* _What is needed_
In the entries below, filter for the word "left" and copy every matching line.

* _Dataset records_

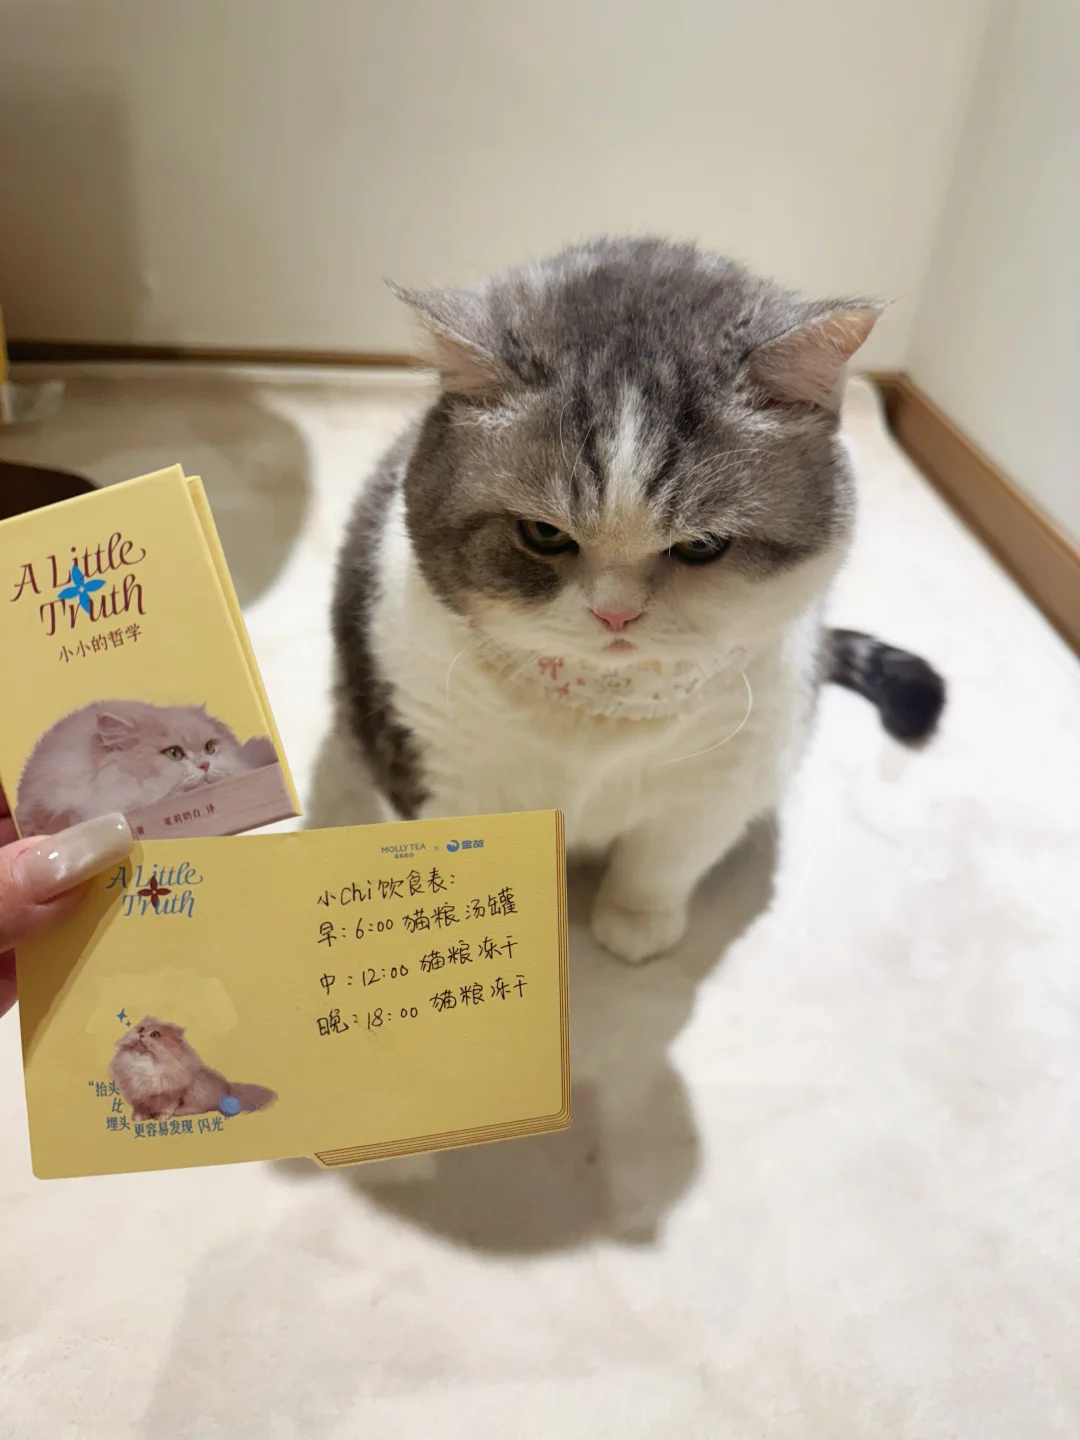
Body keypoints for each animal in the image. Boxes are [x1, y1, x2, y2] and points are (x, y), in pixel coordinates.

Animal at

--

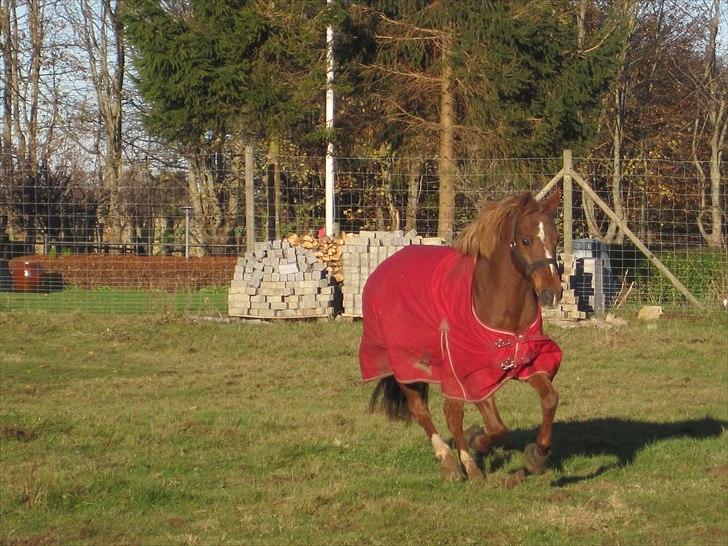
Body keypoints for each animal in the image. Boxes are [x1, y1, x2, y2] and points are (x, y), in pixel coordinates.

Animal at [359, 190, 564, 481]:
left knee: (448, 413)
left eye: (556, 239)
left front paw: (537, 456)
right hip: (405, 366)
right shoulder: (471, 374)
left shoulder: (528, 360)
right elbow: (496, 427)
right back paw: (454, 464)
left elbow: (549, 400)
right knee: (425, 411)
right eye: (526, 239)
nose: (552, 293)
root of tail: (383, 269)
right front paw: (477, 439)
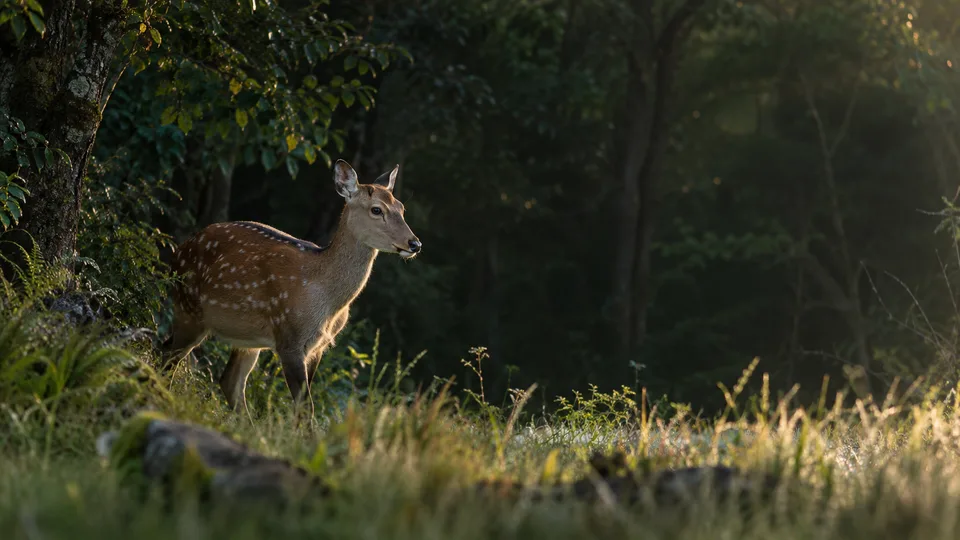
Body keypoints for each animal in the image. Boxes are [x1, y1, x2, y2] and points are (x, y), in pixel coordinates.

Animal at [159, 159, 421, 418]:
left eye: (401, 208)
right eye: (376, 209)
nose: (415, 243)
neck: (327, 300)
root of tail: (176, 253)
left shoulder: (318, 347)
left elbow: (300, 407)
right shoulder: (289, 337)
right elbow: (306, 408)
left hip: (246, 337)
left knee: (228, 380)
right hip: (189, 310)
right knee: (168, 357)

* _Result for this exercise_
left knee: (448, 413)
left eye: (556, 239)
left front paw: (537, 456)
left shoulder: (528, 360)
left elbow: (549, 400)
left eye: (401, 208)
left shoulder: (318, 347)
left elbow: (300, 407)
left hip: (246, 337)
left knee: (228, 380)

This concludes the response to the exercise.